• **EXERCISE OBJECTIVE**: Could you retype every entry below word for word, leaving out the pictures?

• **RECORDS SUPPLIED**:
=====

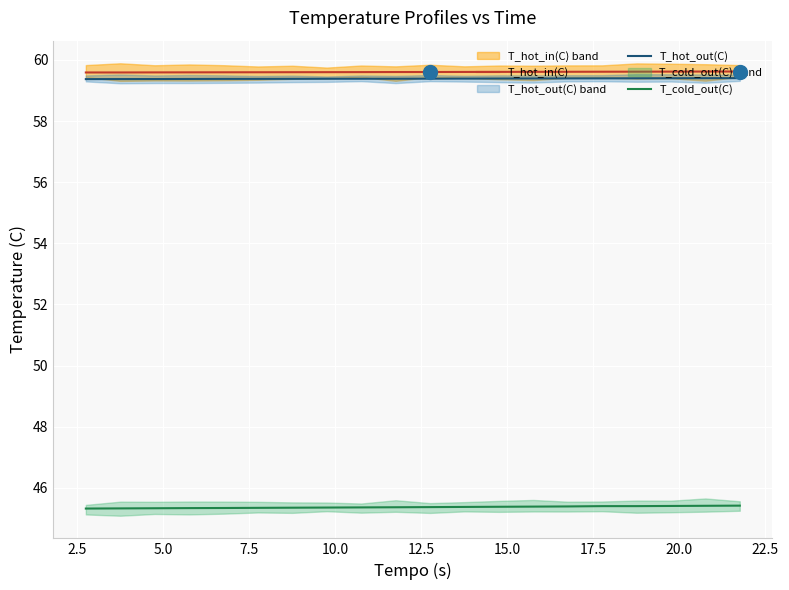

What is the minimum value for T_cold_out(C)?

45.3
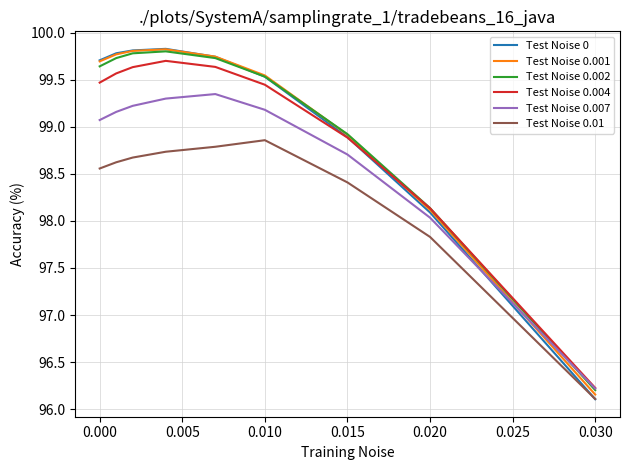

How many times do Test Noise 0.007 and Test Noise 0 cross each other?

1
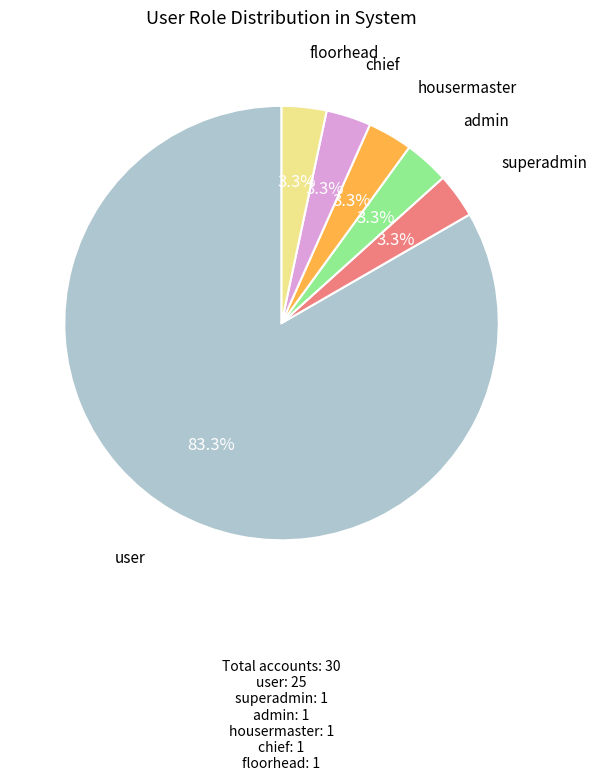

Which category has the biggest portion of the pie?

user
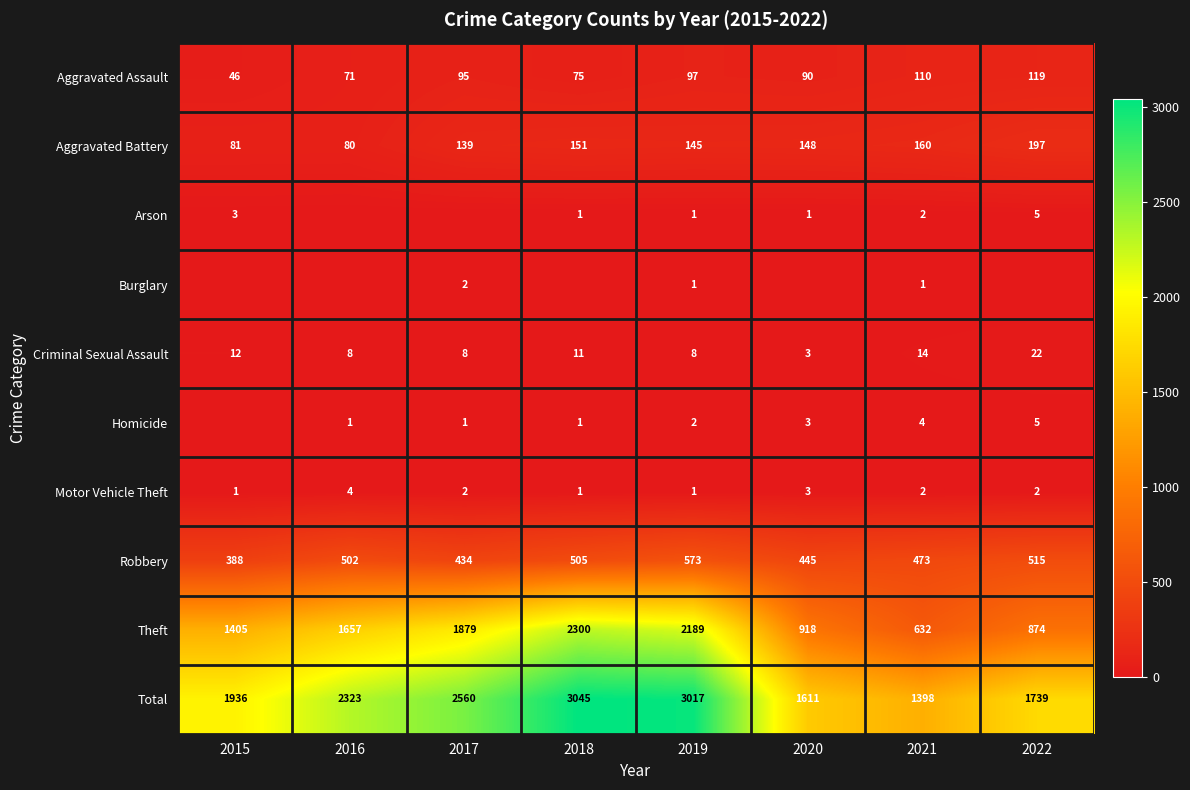

At which category is the sum across all series the highest?

2018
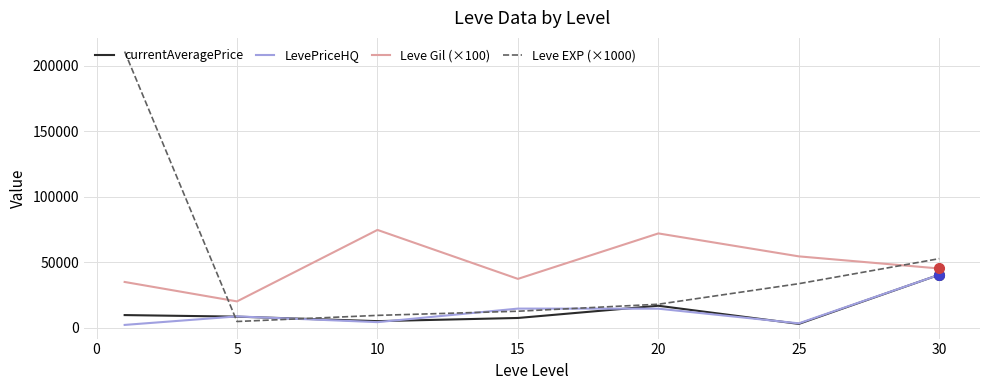

Which series has the widest spread of values?

Leve EXP (×1000)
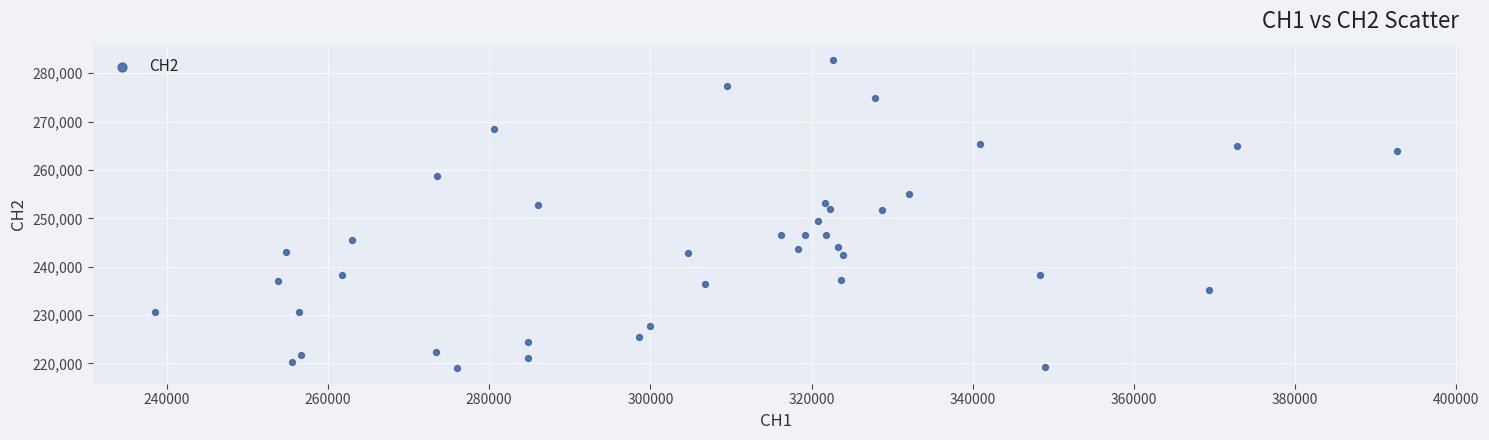

What is the range of X values (max minus min)?

154148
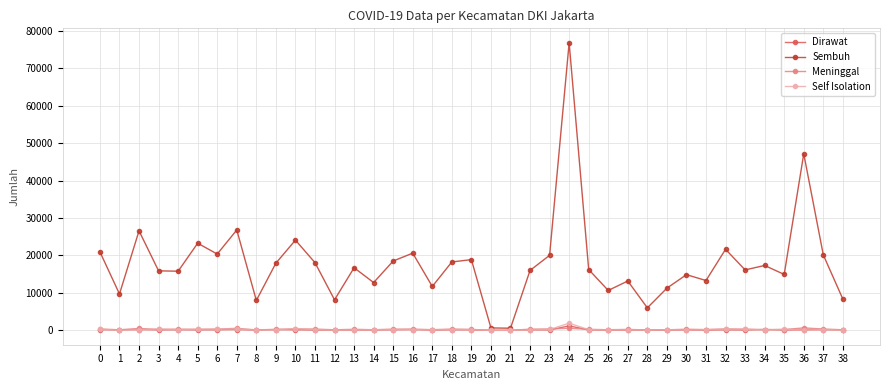

At which label does Sembuh reach its peak?

24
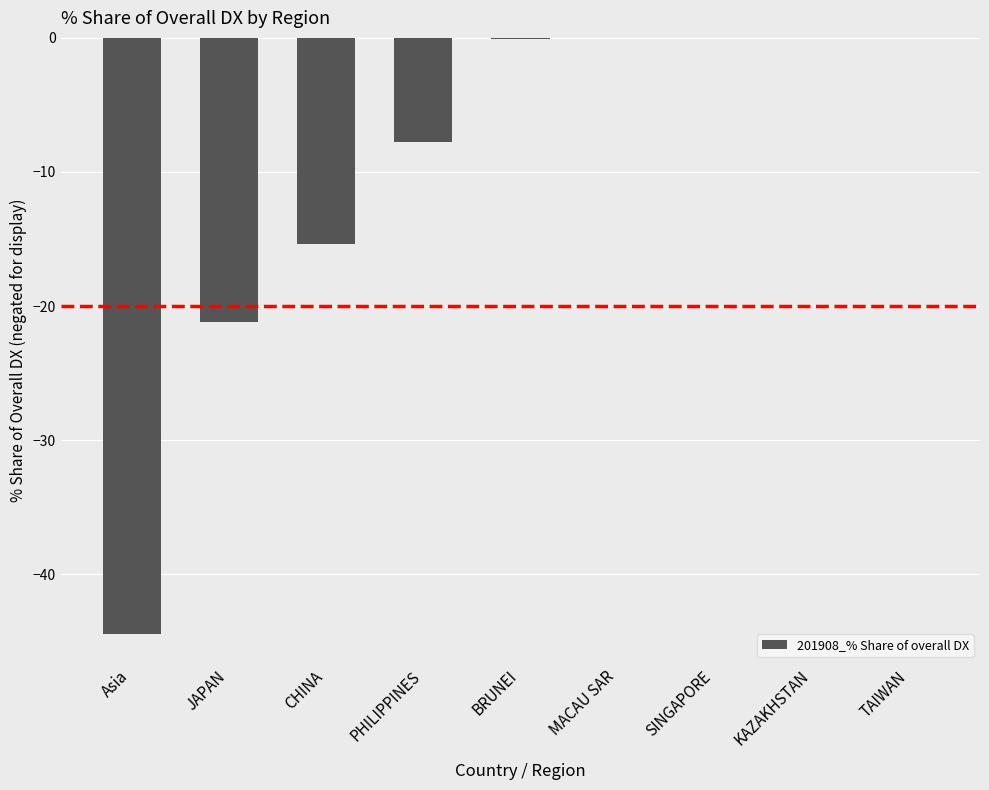

The value at MACAU SAR is 25.6. True or false?

False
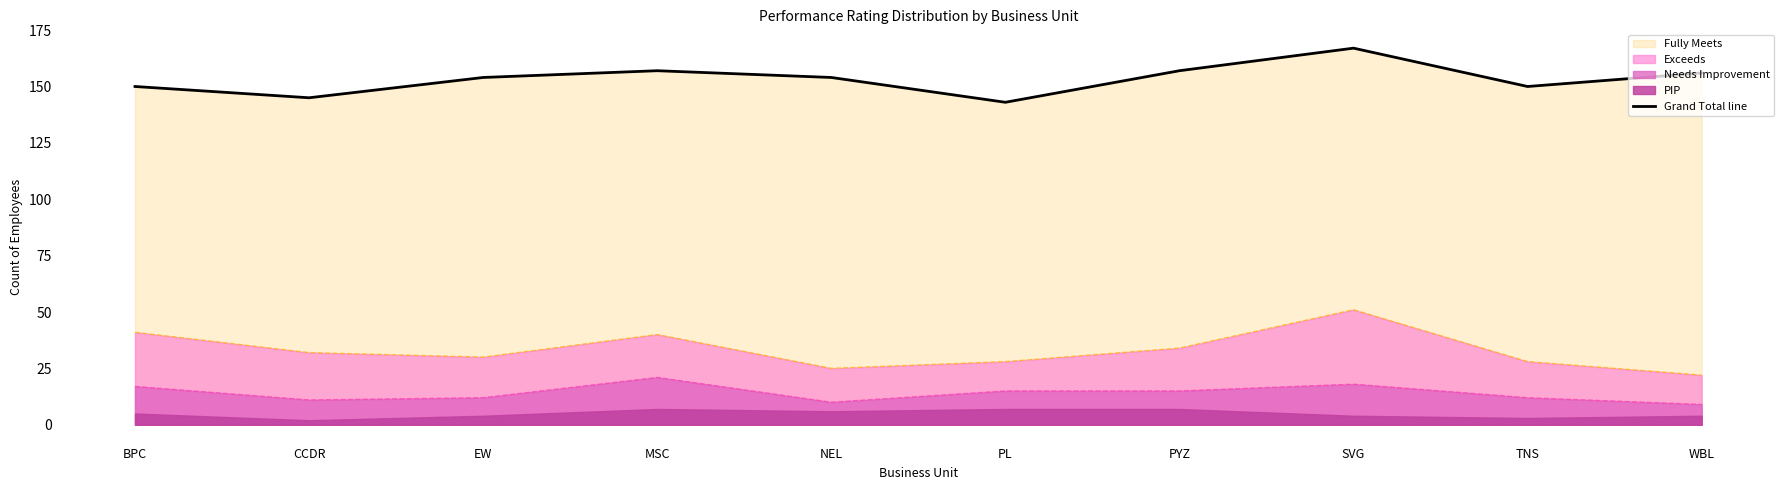

Which label corresponds to the smallest value in the chart?

PL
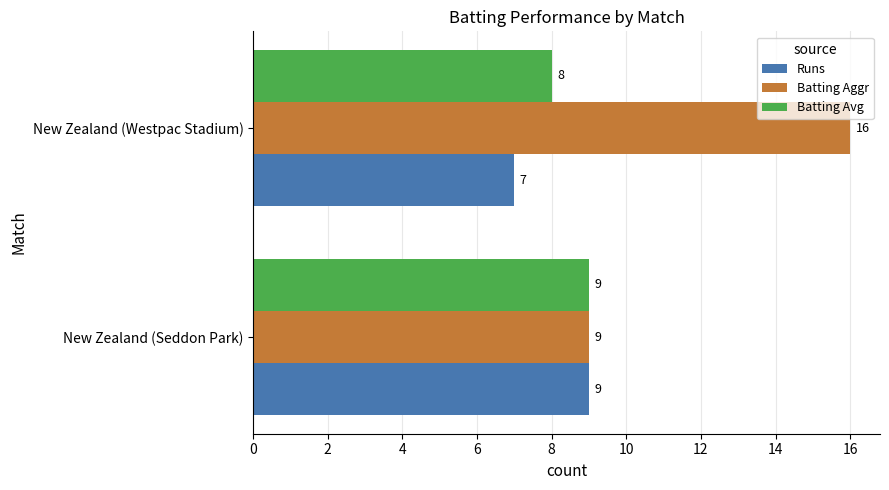

Count the Batting Aggr values in the range 9 to 16.

2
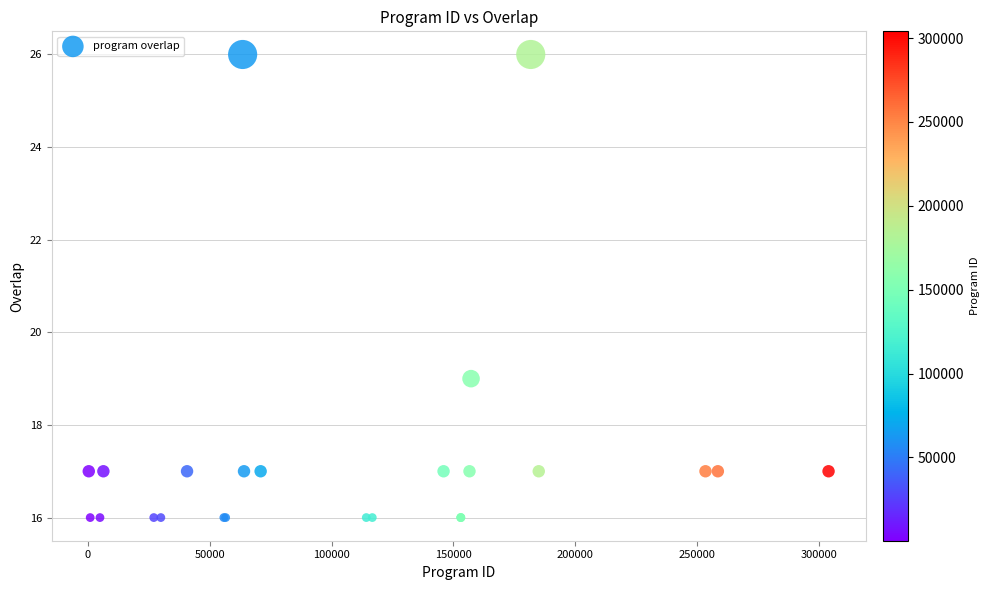

What Y value in the scatter plot is closest to 21?

19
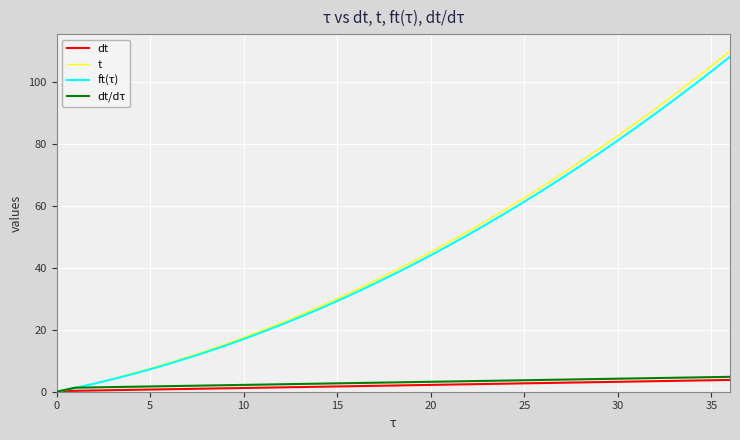

Which series has the largest range (max minus min)?

t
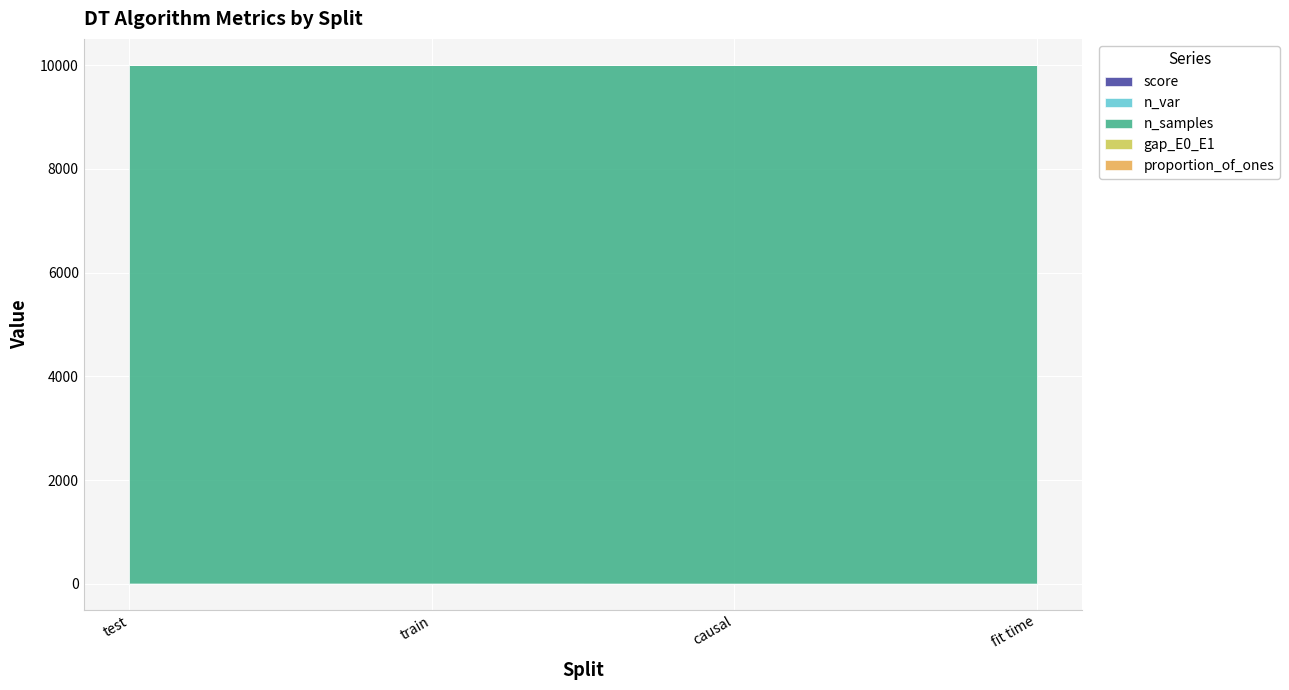

At test, list the series in order from smallest to largest.

gap_E0_E1, proportion_of_ones, score, n_var, n_samples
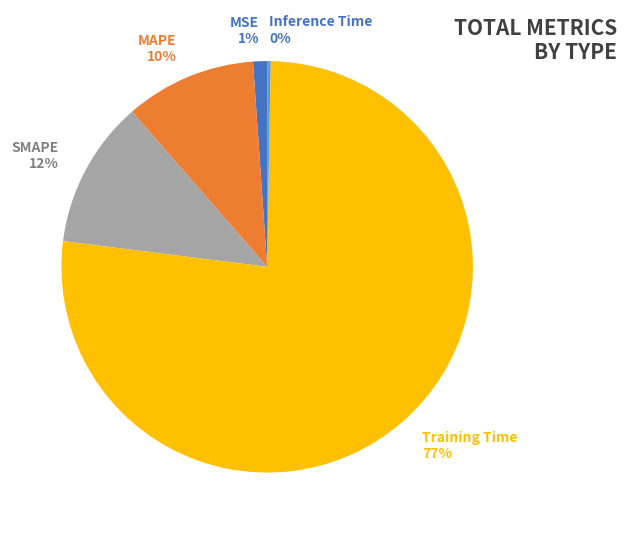

Between SMAPE and MAPE, which is larger?

SMAPE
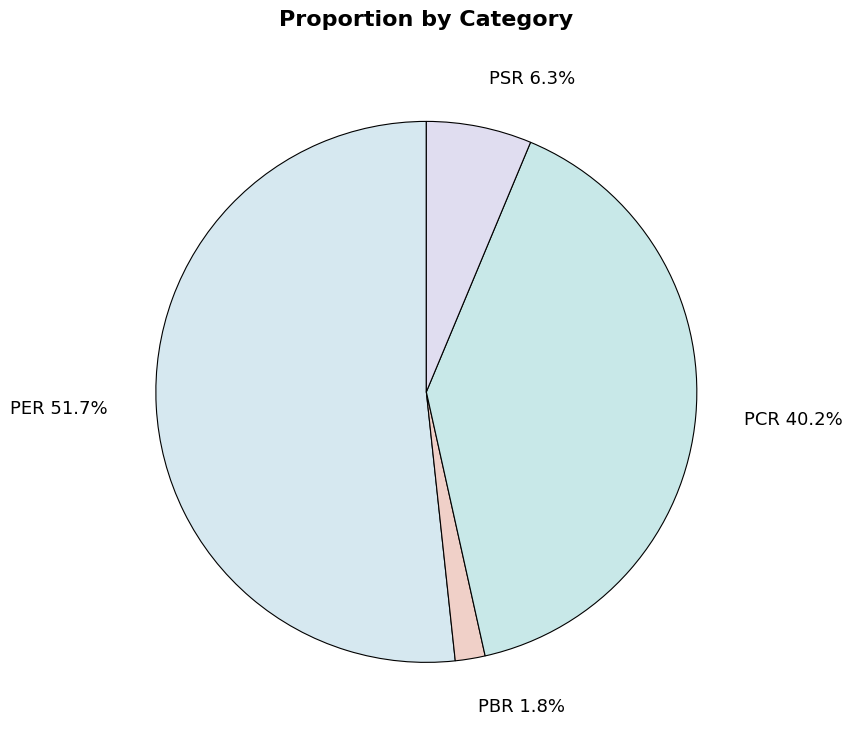

To the nearest percent, what portion does PER represent?

52%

=====

• **THE COMPLETED TASK**:
What is the minimum value for T_cold_out(C)?

45.3

How many times do Test Noise 0.007 and Test Noise 0 cross each other?

1

Which category has the biggest portion of the pie?

user

At which category is the sum across all series the highest?

2018

Which series has the widest spread of values?

Leve EXP (×1000)

What is the range of X values (max minus min)?

154148

At which label does Sembuh reach its peak?

24

The value at MACAU SAR is 25.6. True or false?

False

Which label corresponds to the smallest value in the chart?

PL

Count the Batting Aggr values in the range 9 to 16.

2

What Y value in the scatter plot is closest to 21?

19

Which series has the largest range (max minus min)?

t

At test, list the series in order from smallest to largest.

gap_E0_E1, proportion_of_ones, score, n_var, n_samples

Between SMAPE and MAPE, which is larger?

SMAPE

To the nearest percent, what portion does PER represent?

52%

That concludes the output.